Excerpted data ::
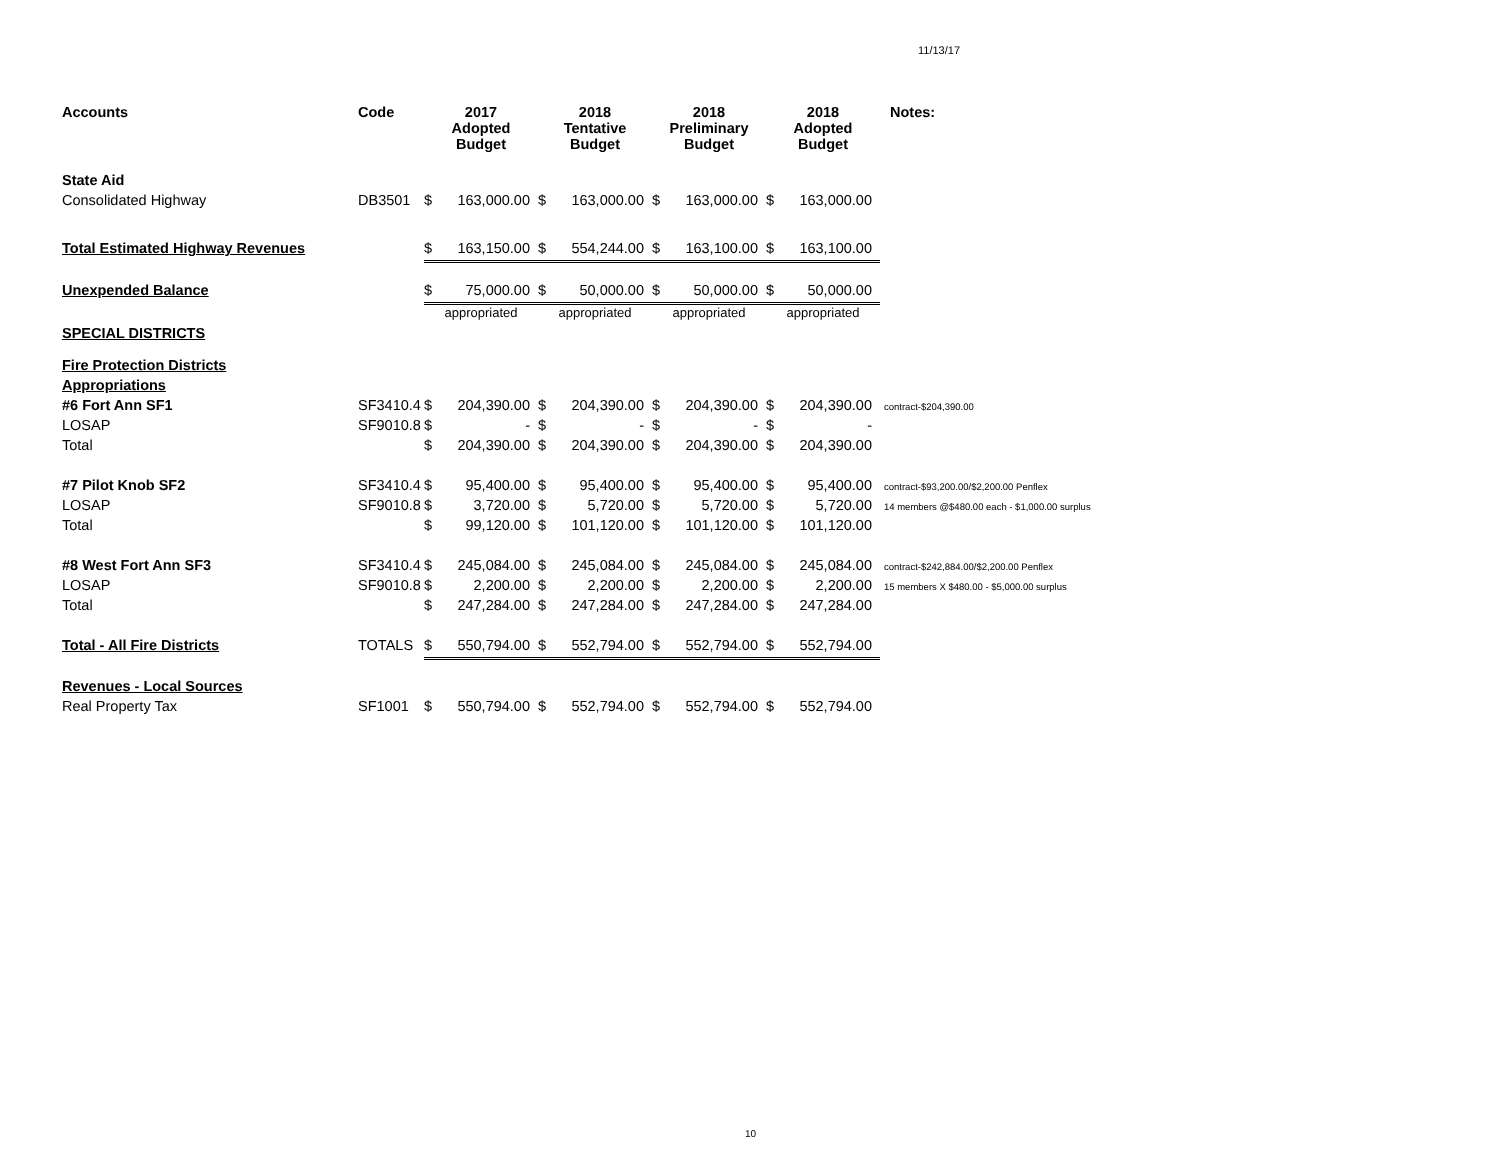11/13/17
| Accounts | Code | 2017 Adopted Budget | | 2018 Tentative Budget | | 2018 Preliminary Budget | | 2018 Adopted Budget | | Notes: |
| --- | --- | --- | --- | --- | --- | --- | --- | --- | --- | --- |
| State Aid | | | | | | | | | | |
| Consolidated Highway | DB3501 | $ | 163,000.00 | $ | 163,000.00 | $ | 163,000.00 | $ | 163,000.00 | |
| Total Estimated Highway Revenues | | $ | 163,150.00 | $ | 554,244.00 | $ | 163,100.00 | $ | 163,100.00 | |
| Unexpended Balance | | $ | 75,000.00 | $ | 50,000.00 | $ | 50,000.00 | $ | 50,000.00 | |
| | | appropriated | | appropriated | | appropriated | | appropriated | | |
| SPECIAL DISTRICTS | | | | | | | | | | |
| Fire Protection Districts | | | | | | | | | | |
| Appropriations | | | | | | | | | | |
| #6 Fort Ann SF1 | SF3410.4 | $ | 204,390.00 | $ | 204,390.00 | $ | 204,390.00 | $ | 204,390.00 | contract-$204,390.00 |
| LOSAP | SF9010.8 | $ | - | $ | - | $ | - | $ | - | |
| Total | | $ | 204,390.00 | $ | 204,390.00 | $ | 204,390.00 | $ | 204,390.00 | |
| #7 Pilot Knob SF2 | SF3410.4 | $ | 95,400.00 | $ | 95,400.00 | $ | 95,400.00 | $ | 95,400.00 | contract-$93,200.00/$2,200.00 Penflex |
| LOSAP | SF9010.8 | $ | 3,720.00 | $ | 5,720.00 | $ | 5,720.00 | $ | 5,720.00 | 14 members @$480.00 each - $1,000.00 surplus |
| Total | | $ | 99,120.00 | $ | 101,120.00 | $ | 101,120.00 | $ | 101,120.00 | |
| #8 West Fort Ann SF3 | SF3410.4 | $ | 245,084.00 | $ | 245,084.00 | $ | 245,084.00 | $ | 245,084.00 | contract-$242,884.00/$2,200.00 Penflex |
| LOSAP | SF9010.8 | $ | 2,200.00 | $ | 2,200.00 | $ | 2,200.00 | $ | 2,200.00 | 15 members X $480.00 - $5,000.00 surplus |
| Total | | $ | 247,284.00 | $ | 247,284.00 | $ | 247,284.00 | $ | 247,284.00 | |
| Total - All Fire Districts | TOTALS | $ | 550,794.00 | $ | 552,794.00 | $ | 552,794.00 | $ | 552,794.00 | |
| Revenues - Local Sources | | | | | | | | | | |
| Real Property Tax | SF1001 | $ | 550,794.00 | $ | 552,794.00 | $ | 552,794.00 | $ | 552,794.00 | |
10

Your task :: Using the listing, collect all lines in which the string "LOSAP" is found.

Result of this exercise ::
| LOSAP | SF9010.8 | $ | - | $ | - | $ | - | $ | - | |
| LOSAP | SF9010.8 | $ | 3,720.00 | $ | 5,720.00 | $ | 5,720.00 | $ | 5,720.00 | 14 members @$480.00 each - $1,000.00 surplus |
| LOSAP | SF9010.8 | $ | 2,200.00 | $ | 2,200.00 | $ | 2,200.00 | $ | 2,200.00 | 15 members X $480.00 - $5,000.00 surplus |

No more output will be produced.